Pharmaceutical composition for the treatment of cystic fibrosis

Figure 1. ASL mucus viscosity.Bars represent the average viscosity after 24 hours of incubation. Untreated CF (n=8) and non-CF (n=6) epithelia were incubated with 0.1% DMSO as control. CF epithelia were incubated with 0.25 µM of MM3 (n=7) or 0.25 µM of MM34 (n=8). Data were obtained from two non-CF donors and two different homozygous F508del-CFTR patients. * indicates p<0.05.

New and innovative aspects

There are a group of diseases related to abnormal function of channel proteins facilitating the transport of ions through biological membranes. These conditions, known as “channelopathies”, are very diverse and include cystic fibrosis (CF).

Currently, approved drugs such as Kalydeco or Orkambi target pharmacological correction of CFTR protein. However, the therapeutic outcome of these depends dramatically on the specific mutations of the patients. More than 1,700 mutations have been identified and there is a cohort of patients lacking CFTR production for whom the current strategies are not effective.

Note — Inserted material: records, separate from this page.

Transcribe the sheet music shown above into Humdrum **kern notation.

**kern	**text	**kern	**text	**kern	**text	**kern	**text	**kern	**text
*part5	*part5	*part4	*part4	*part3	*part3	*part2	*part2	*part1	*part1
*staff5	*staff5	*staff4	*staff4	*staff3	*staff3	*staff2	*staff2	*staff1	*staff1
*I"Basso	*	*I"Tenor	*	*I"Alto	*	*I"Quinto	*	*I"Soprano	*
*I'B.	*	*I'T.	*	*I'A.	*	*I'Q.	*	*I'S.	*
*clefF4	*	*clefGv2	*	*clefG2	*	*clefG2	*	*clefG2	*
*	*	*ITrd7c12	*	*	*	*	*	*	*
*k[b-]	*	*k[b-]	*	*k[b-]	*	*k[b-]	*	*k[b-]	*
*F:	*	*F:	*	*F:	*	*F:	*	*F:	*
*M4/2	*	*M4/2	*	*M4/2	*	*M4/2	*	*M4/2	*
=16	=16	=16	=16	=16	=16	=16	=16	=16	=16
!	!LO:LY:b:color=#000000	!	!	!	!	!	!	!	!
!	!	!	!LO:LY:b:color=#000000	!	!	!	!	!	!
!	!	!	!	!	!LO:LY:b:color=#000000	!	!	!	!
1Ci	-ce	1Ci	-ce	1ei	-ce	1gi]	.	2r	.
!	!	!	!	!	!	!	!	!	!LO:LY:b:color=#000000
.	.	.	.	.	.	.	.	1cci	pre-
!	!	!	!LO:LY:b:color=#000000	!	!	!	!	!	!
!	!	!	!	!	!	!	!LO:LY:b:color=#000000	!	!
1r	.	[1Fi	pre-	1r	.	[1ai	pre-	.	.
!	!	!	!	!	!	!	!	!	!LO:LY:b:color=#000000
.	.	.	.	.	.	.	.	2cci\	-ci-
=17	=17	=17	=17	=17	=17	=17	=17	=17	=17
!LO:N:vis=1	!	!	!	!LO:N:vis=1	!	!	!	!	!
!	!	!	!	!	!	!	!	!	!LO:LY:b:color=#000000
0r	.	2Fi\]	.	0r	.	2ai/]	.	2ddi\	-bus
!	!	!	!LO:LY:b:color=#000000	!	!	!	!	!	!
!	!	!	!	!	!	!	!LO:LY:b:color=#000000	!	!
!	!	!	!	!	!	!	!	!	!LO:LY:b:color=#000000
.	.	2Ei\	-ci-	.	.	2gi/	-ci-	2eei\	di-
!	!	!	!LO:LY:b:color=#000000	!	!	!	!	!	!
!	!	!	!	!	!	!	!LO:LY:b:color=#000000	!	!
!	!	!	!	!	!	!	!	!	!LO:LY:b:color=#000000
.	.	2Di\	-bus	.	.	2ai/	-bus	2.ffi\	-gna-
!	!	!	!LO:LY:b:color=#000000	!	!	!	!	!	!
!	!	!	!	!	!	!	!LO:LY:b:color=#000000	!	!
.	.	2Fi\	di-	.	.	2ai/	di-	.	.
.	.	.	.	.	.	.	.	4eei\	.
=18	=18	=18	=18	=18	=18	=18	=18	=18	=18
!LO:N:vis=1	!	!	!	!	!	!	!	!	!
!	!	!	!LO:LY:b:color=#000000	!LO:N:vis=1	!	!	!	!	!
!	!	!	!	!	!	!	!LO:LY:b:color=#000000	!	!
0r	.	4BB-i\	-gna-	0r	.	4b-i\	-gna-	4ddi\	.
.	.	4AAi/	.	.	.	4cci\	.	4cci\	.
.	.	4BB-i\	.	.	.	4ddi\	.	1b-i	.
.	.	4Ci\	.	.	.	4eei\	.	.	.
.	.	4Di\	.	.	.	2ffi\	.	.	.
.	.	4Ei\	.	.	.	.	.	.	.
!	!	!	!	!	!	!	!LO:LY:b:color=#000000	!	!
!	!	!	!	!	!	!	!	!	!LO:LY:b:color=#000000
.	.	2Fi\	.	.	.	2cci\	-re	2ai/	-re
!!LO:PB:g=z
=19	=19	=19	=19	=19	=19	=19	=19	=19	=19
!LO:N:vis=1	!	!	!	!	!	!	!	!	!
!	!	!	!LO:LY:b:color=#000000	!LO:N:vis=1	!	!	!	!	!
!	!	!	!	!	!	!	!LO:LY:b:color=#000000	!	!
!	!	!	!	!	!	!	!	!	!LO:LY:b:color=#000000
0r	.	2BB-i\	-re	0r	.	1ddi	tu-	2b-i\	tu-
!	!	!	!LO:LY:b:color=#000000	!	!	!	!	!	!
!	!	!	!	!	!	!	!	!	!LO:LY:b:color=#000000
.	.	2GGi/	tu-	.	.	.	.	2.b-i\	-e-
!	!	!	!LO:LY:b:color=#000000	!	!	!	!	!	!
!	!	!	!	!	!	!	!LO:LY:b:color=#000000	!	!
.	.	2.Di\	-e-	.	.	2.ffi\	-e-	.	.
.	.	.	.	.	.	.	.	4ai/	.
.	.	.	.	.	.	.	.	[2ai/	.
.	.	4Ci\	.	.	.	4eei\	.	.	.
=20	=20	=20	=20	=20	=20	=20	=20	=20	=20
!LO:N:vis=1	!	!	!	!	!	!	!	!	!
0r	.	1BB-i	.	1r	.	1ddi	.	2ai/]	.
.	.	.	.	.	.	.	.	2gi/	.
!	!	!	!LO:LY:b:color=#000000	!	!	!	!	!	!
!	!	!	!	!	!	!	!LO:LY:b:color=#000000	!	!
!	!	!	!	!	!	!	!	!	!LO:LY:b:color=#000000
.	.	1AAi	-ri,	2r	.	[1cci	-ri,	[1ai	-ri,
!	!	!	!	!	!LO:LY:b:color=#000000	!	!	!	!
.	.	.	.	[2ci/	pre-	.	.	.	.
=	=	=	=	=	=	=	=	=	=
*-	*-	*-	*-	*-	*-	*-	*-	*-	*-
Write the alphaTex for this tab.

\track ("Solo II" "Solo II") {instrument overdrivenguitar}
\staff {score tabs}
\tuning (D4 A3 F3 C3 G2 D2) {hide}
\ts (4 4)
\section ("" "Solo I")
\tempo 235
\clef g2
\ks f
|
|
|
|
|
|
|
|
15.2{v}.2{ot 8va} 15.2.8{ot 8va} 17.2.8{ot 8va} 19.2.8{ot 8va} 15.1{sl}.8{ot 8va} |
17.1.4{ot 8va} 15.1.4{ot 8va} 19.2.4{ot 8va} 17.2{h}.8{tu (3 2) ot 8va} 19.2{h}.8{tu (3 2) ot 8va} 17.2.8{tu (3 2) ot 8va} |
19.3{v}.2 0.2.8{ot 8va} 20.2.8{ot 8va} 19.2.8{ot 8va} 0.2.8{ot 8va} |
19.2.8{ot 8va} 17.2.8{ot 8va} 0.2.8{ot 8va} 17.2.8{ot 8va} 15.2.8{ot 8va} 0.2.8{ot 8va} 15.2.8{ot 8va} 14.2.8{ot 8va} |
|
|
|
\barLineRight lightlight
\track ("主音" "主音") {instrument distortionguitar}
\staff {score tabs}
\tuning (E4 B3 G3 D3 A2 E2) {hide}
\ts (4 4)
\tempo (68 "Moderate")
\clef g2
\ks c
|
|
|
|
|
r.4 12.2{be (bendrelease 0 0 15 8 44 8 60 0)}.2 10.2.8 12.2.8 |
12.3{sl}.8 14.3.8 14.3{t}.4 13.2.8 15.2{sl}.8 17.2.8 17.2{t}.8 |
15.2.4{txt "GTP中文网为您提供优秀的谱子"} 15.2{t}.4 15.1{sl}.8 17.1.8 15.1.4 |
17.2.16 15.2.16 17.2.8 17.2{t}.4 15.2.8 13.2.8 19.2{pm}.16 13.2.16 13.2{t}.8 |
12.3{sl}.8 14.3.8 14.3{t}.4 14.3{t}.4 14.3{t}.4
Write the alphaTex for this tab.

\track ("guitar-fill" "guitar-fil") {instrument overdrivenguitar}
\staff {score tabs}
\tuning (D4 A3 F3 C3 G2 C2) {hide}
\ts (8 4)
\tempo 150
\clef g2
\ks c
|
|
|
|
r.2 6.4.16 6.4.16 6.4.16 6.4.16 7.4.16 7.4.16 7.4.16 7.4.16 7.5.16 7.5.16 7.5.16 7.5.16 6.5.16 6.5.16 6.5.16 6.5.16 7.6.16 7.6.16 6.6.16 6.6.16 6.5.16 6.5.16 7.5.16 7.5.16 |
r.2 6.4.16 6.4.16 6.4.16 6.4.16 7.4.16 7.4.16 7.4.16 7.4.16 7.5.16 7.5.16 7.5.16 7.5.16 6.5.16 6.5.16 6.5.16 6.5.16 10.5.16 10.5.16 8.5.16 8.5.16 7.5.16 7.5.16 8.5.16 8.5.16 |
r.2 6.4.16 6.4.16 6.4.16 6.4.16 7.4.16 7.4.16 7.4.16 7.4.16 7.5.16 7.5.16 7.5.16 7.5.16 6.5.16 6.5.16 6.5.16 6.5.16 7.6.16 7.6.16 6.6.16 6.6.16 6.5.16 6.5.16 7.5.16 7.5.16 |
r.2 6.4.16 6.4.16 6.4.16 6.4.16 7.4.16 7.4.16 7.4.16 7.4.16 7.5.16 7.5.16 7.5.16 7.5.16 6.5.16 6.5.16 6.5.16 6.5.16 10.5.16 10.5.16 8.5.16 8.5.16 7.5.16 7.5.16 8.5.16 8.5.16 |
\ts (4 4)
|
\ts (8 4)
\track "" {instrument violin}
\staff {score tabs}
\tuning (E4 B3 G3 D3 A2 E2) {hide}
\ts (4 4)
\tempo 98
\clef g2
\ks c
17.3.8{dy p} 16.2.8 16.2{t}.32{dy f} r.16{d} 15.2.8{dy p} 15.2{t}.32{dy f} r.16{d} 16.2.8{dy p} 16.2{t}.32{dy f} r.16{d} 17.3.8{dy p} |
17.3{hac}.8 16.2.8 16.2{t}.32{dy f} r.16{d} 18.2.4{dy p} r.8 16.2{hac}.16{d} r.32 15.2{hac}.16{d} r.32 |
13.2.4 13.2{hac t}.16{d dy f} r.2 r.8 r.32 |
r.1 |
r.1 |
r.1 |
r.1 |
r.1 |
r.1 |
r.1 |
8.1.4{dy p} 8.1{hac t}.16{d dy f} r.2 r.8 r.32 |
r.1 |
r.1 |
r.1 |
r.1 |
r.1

The compounds of the invention replace the faulty transport activity of the CFTR protein, providing an alternative path for anion transport through lipid membranes. This therapeutic strategy is independent of CFTR production and activity, being potentially useful for all CF patients regardless of the mutation causing CF disease.

Specifications

The compound of the invention has demonstrated to correct key functional parameters in model epithelial cultures derived from CF patients. Thus, Air surface liquid pH and volume as well as mucus rheology in CF epithelium are corrected to values comparable to those of normal tissue upon application of the compounds. Importantly the dose required to observe these effects did not induce significant cytotoxicity due to unspecific anion transport activity.

Applications

• Active pharmaceutical ingredient (API), with anionophore capacity for the treatment of patients with cystic fibrosis, regardless of the detected mutation.
• Synthesis of molecules with anionophore capacity as antimicrobial agents for the treatment of infections caused by resistant bacteria (patients with CF / without CF).
• Application in studies of correlation of cytotoxicity with anion transport activities of anionophores.
• Application in studies of anionophoreic activities that influence transmembrane pH gradients (cell membrane, intracellular compartments).
• Biosensor cell lines and cell based assays for biomembrane research.
• Nanoformulations of compounds and ion sensors assays for molecular biologyresearch.

Intellectual property status

Protected by patent PCT/EP2019/057696

Current development status

The technology related to the synthesis method is developed.

Desired business relationship

Commercial agreement; License agreement; Technical cooperation: further development; Technical cooperation: testing new applications; Technical cooperation: adaptation to specific needs.